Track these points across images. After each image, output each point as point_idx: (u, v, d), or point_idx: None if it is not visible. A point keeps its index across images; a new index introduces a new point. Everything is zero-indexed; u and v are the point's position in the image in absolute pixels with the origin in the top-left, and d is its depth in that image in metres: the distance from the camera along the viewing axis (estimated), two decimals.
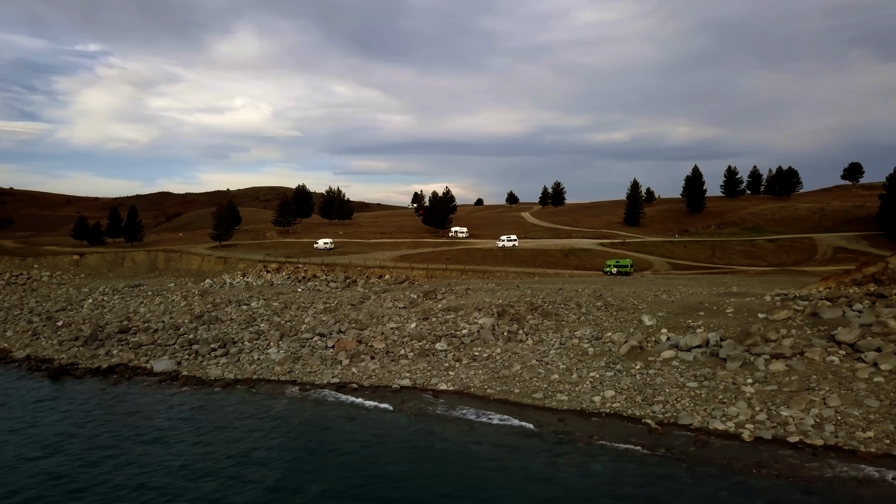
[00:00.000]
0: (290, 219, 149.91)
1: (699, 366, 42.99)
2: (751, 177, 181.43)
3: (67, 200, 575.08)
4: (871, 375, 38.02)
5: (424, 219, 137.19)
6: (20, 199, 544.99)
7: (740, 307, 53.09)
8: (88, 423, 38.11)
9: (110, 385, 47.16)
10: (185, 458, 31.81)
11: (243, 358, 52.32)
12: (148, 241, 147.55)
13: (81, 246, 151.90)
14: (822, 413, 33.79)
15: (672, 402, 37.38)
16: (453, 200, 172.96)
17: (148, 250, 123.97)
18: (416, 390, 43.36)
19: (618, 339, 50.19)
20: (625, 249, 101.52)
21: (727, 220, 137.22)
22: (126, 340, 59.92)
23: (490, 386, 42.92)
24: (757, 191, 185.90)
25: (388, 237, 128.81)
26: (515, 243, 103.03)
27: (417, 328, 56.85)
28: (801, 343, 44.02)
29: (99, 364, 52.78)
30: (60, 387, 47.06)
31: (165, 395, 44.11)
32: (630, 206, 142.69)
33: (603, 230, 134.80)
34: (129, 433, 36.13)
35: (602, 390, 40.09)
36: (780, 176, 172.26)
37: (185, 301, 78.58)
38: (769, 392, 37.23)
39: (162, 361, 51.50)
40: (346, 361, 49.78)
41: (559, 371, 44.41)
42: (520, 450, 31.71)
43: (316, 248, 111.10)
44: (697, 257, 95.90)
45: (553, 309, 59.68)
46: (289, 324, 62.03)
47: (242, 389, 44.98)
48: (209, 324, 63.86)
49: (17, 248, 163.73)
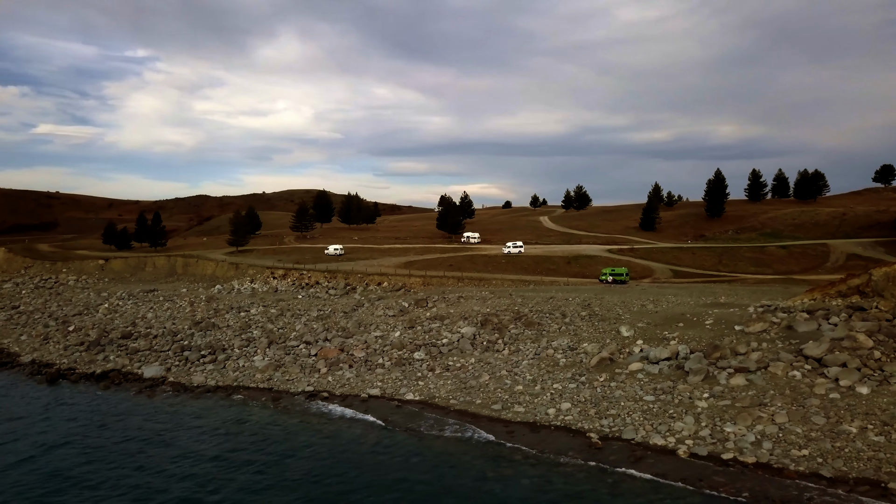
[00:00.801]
0: (308, 224, 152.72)
1: (662, 379, 43.25)
2: (776, 180, 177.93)
3: (110, 203, 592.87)
4: (828, 391, 37.90)
5: (438, 224, 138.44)
6: (65, 203, 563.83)
7: (720, 318, 52.98)
8: (55, 425, 40.34)
9: (100, 390, 49.38)
10: (108, 462, 33.71)
11: (229, 365, 54.13)
12: (172, 246, 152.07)
13: (109, 250, 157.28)
14: (766, 430, 33.88)
15: (623, 415, 37.79)
16: (471, 205, 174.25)
17: (168, 255, 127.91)
18: (384, 400, 44.48)
19: (591, 350, 50.65)
20: (631, 256, 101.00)
21: (746, 225, 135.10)
22: (126, 346, 62.40)
23: (454, 396, 43.83)
24: (784, 194, 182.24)
25: (400, 242, 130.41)
26: (521, 250, 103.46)
27: (401, 337, 58.04)
28: (768, 357, 43.92)
29: (94, 369, 55.20)
30: (53, 391, 49.48)
31: (144, 400, 46.07)
32: (646, 210, 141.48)
33: (617, 235, 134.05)
34: (83, 435, 38.22)
35: (559, 402, 40.67)
36: (805, 179, 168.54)
37: (191, 307, 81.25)
38: (721, 407, 37.38)
39: (152, 367, 53.67)
40: (325, 370, 51.22)
41: (524, 382, 45.10)
42: (455, 461, 32.56)
43: (326, 253, 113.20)
44: (703, 265, 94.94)
45: (537, 318, 60.25)
46: (281, 331, 63.86)
47: (219, 396, 46.69)
48: (206, 330, 66.09)
49: (51, 251, 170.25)
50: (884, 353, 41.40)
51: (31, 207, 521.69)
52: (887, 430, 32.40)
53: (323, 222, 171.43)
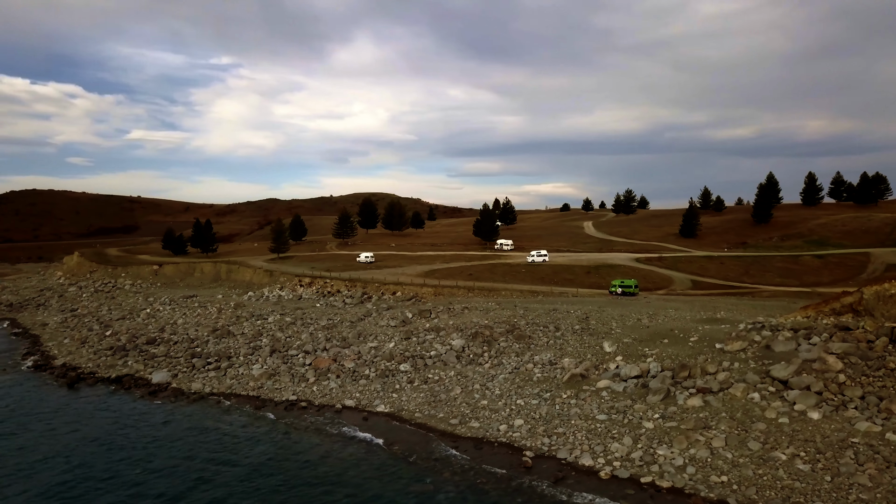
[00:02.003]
0: (349, 231, 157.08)
1: (624, 397, 43.68)
2: (833, 183, 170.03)
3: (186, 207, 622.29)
4: (778, 416, 37.63)
5: (474, 231, 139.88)
6: (146, 206, 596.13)
7: (706, 335, 52.64)
8: (53, 427, 44.47)
9: (108, 394, 53.64)
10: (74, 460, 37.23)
11: (230, 372, 57.51)
12: (222, 252, 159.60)
13: (167, 255, 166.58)
14: (697, 454, 34.11)
15: (568, 434, 38.58)
16: (512, 211, 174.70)
17: (214, 261, 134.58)
18: (356, 411, 46.58)
19: (568, 366, 51.29)
20: (657, 265, 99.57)
21: (792, 232, 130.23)
22: (147, 351, 67.00)
23: (420, 410, 45.49)
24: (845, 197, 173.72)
25: (434, 249, 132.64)
26: (546, 258, 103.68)
27: (395, 348, 60.07)
28: (734, 378, 43.64)
29: (111, 374, 59.85)
30: (67, 394, 54.02)
31: (140, 405, 49.83)
32: (687, 217, 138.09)
33: (654, 242, 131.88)
34: (71, 434, 42.10)
35: (514, 419, 41.73)
36: (864, 182, 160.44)
37: (218, 313, 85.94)
38: (666, 429, 37.67)
39: (160, 373, 57.70)
40: (313, 379, 53.83)
41: (491, 397, 46.31)
42: (381, 475, 34.26)
43: (358, 261, 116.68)
44: (728, 275, 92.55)
45: (530, 331, 61.13)
46: (287, 339, 67.03)
47: (209, 403, 49.88)
48: (221, 337, 70.12)
49: (117, 256, 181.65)
50: (849, 377, 40.58)
51: (115, 211, 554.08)
52: (818, 458, 32.17)
53: (368, 228, 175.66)
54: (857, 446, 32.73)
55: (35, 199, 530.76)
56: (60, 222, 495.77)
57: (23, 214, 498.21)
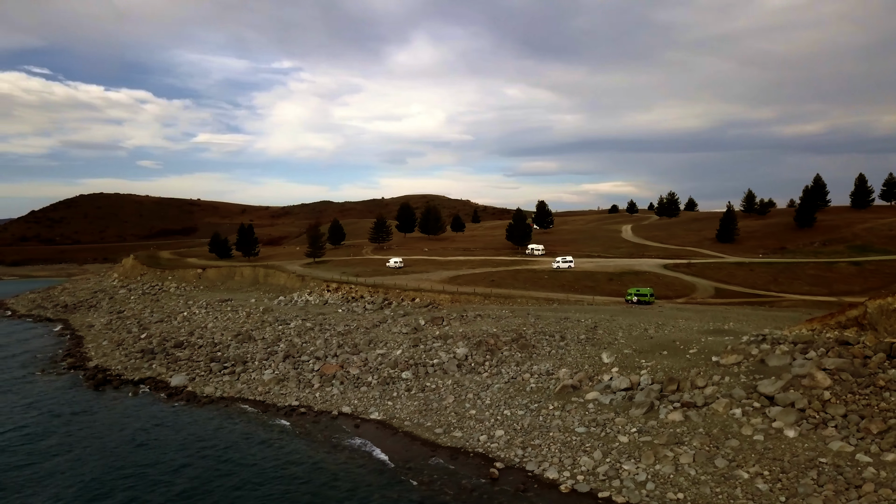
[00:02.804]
0: (385, 235, 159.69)
1: (608, 410, 44.04)
2: (886, 185, 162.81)
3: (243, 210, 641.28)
4: (755, 432, 37.47)
5: (507, 235, 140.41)
6: (205, 209, 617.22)
7: (705, 348, 52.32)
8: (67, 424, 47.78)
9: (127, 396, 56.92)
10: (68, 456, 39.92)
11: (242, 377, 60.12)
12: (264, 255, 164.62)
13: (213, 258, 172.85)
14: (662, 470, 34.38)
15: (543, 446, 39.25)
16: (548, 214, 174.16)
17: (254, 265, 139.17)
18: (350, 417, 48.28)
19: (563, 377, 51.80)
20: (684, 272, 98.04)
21: (835, 237, 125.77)
22: (172, 355, 70.44)
23: (410, 418, 46.84)
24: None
25: (465, 254, 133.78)
26: (571, 264, 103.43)
27: (401, 355, 61.54)
28: (721, 392, 43.46)
29: (135, 376, 63.34)
30: (93, 395, 57.55)
31: (155, 406, 52.84)
32: (724, 221, 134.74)
33: (689, 248, 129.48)
34: (78, 431, 45.17)
35: (495, 429, 42.67)
36: None
37: (247, 318, 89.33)
38: (639, 443, 37.97)
39: (179, 377, 60.81)
40: (317, 385, 55.87)
41: (480, 407, 47.27)
42: (349, 482, 35.82)
43: (388, 266, 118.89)
44: (755, 283, 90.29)
45: (535, 340, 61.73)
46: (303, 345, 69.34)
47: (216, 406, 52.41)
48: (242, 342, 73.12)
49: (168, 259, 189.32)
50: (835, 395, 39.97)
51: (176, 214, 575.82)
52: (780, 478, 32.08)
53: (406, 232, 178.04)
54: (824, 466, 32.47)
55: (101, 203, 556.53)
56: (125, 224, 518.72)
57: (90, 217, 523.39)
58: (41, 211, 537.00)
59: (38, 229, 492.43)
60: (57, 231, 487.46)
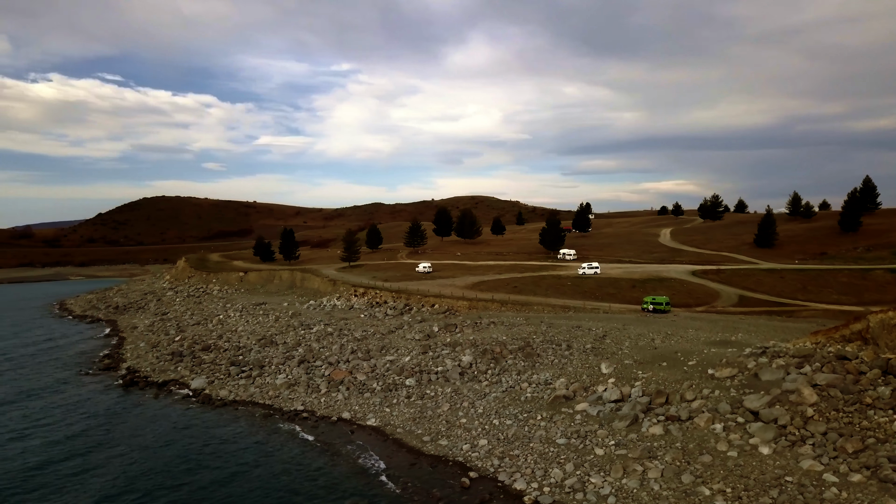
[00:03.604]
0: (419, 240, 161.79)
1: (593, 422, 44.56)
2: None
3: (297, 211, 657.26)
4: (729, 448, 37.51)
5: (540, 239, 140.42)
6: (260, 211, 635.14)
7: (704, 360, 52.13)
8: (77, 420, 51.31)
9: (150, 397, 60.21)
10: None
11: (257, 381, 62.71)
12: (304, 258, 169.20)
13: (256, 262, 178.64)
14: (627, 484, 34.83)
15: (521, 456, 40.05)
16: (587, 218, 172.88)
17: (292, 269, 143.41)
18: (348, 423, 50.04)
19: (559, 387, 52.46)
20: (712, 279, 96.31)
21: (881, 242, 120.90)
22: (198, 358, 73.94)
23: (404, 425, 48.32)
24: None
25: (497, 258, 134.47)
26: (597, 271, 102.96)
27: (409, 362, 63.19)
28: (707, 406, 43.50)
29: (160, 378, 66.87)
30: (118, 396, 61.16)
31: (170, 408, 55.89)
32: (762, 226, 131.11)
33: (724, 253, 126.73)
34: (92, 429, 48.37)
35: (479, 439, 43.74)
36: None
37: (275, 322, 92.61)
38: (614, 456, 38.43)
39: (199, 379, 63.98)
40: (324, 390, 57.98)
41: (471, 416, 48.35)
42: (325, 485, 37.54)
43: (417, 271, 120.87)
44: (782, 291, 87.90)
45: (542, 349, 62.42)
46: (320, 350, 71.77)
47: (227, 410, 54.99)
48: (264, 346, 76.12)
49: (216, 262, 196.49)
50: (819, 412, 39.62)
51: (233, 216, 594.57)
52: (741, 496, 32.18)
53: (443, 236, 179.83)
54: (787, 485, 32.44)
55: (163, 205, 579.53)
56: (184, 226, 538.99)
57: (153, 219, 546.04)
58: (107, 213, 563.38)
59: (104, 231, 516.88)
60: (121, 233, 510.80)
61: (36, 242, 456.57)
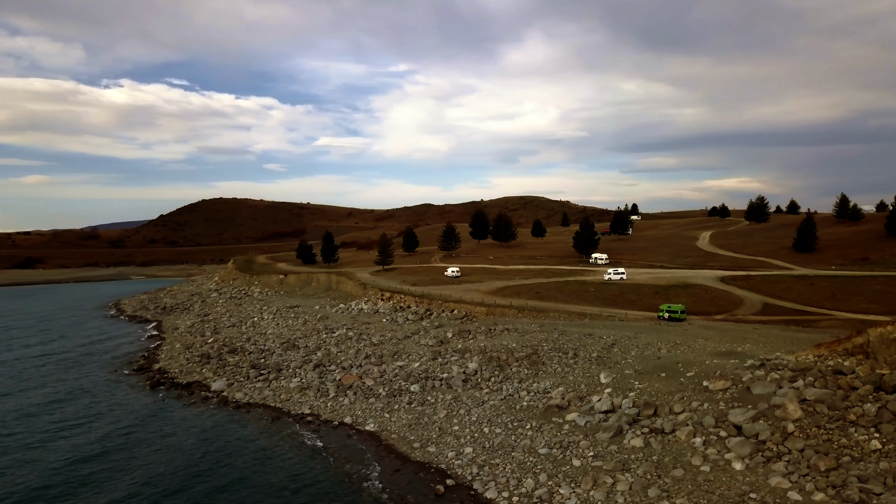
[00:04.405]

What is needed
Give again, word for word, every line from the top of the data through the line with "3: (67, 200, 575.08)", both ends included, and exclude the pictures.

Finished task
Track these points across images. After each image, output each point as point_idx: (u, v, d), or point_idx: None if it is not visible. A point keeps its index across images; a new index introduces a new point. Everything is zero-indexed; u and v are the point's position in the image in absolute pixels with the origin in the top-left, and d is its depth in that image in metres: the distance from the camera along the viewing axis (estimated), two decimals.
[00:00.000]
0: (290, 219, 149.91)
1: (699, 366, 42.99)
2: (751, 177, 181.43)
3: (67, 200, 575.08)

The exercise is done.